Yes, he made that addition, but he also moved "There are no innocent people in war" to the previous paragraph. He thus decoupled it from where Rand originally said it, preceding and reinforcing her statement about "Our only concern should be: who started that war?"

He may have thought that this clarified what Rand wished to emphasize. I would contend that it borders on changing what Rand wished to emphasize. Even when speaking extempore, she was not at all careless about where and how she placed her emphases.

About Mayhew's editing: I think there's a fair amount of comment/complaint about that scattered around this sprawling site. You might want to search on "Mayhew" for prior gripes. There's also other stuff on airbrushing of material.

I don't doubt any of that. I've run into a great deal of it already.

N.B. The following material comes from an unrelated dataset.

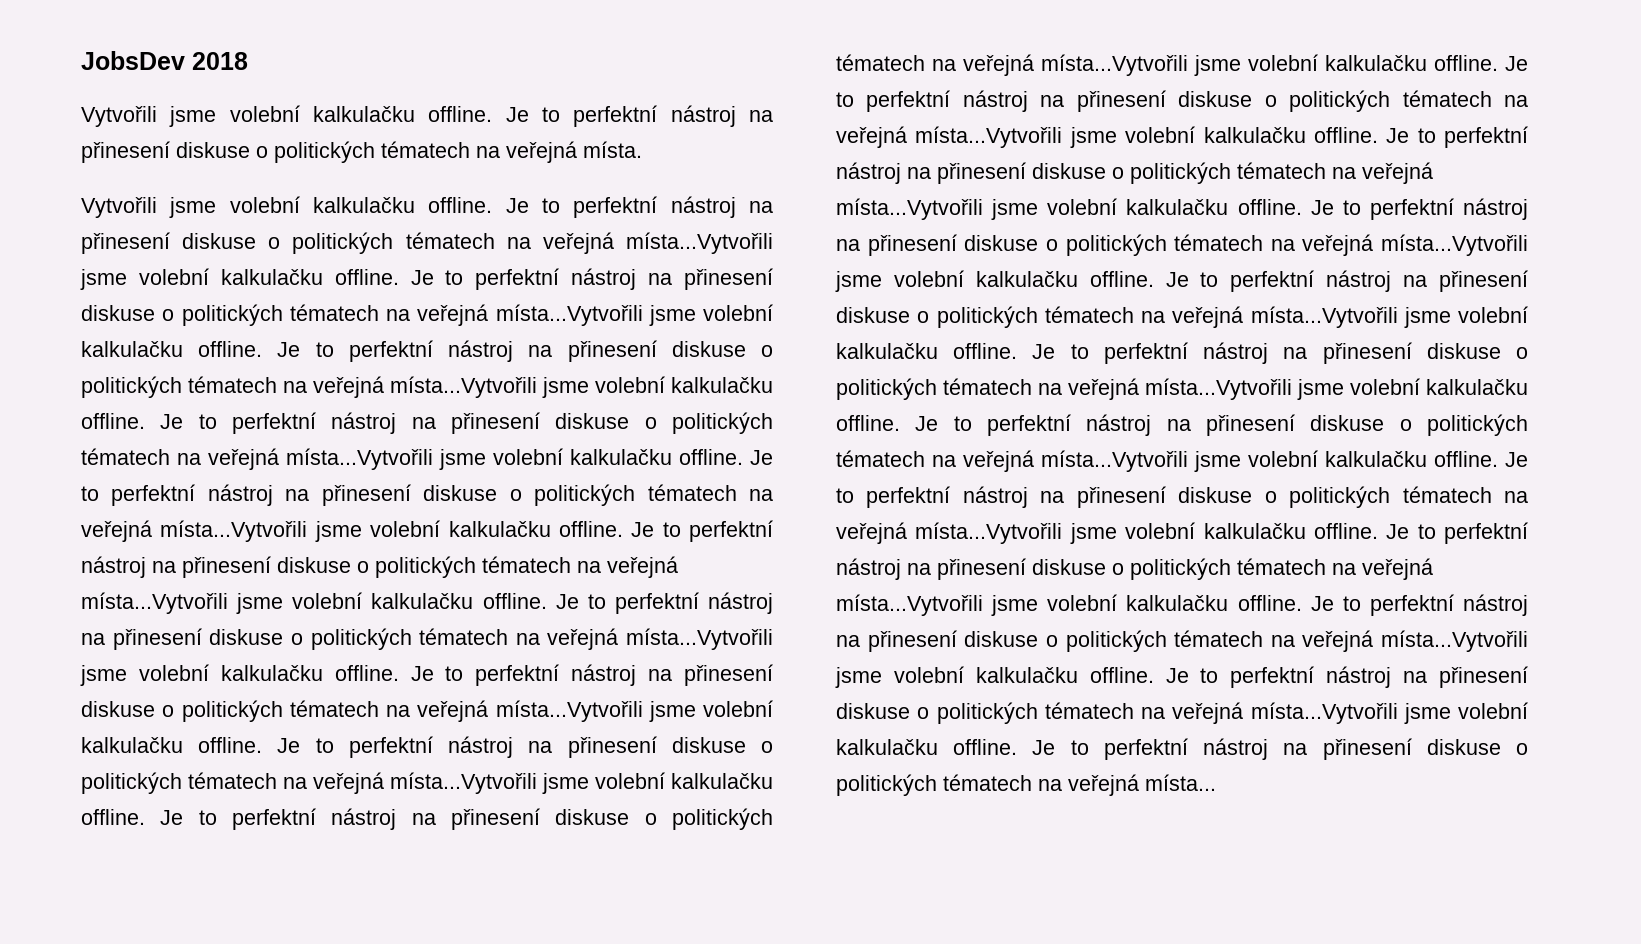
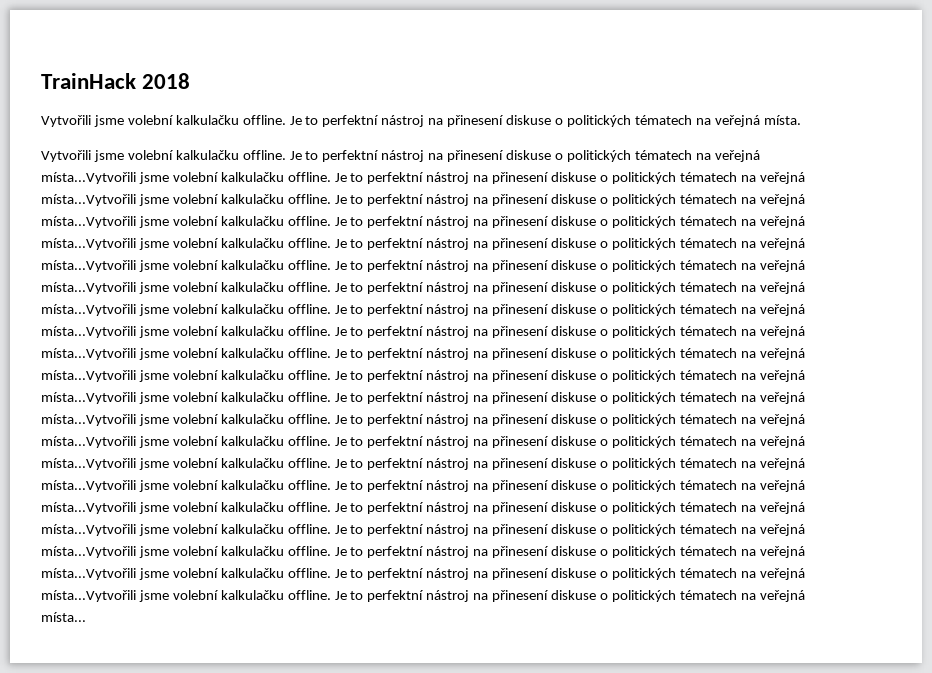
[81,51,185,70] JobsDev -> [41,73,136,89] TrainHack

I wasn't suggesting that others hadn't commented, if that's what you're implying here.

I haven't, though, found this instance mentioned anywhere outside of the 2001 discussion on the Atlantis list. I'd also say that any emendations to and Branden-disappearances from, say, the transcribed Art of Fiction seminars are of notably less importance, to the non-Objectivist world, than these animadversions on war.

Mayhew's work here is especially notable for being, as I said, a double plunge into the memory hole on the same day, 16 September 2001. It signifies how desperate the ARI leadership was, that weekend after the attacks, to use Rand to backstop the bloodthirsty rhetoric that Peikoff and other ARIans were already pushing on the mass media. (It hasn't changed, in form, from that time to this week's Peikovian salivating on Fox News about nuking Tehran.)

Something from Rand herself had to be cobbled up — and cooked to fit, as Mayhew did, even adding entire sentences — under extreme time pressure. Or else how could Peikoff be said, on that weekend of furious agitprop from all sides, to be "advancing Objectivism," as ARI constantly proclaims?

They seem to at least have been abashed enough to remove these mixed, blended, and probably context-ripped Rand quotes from their Websites, as I couldn't find them there four years ago, and again couldn't find them this weekend.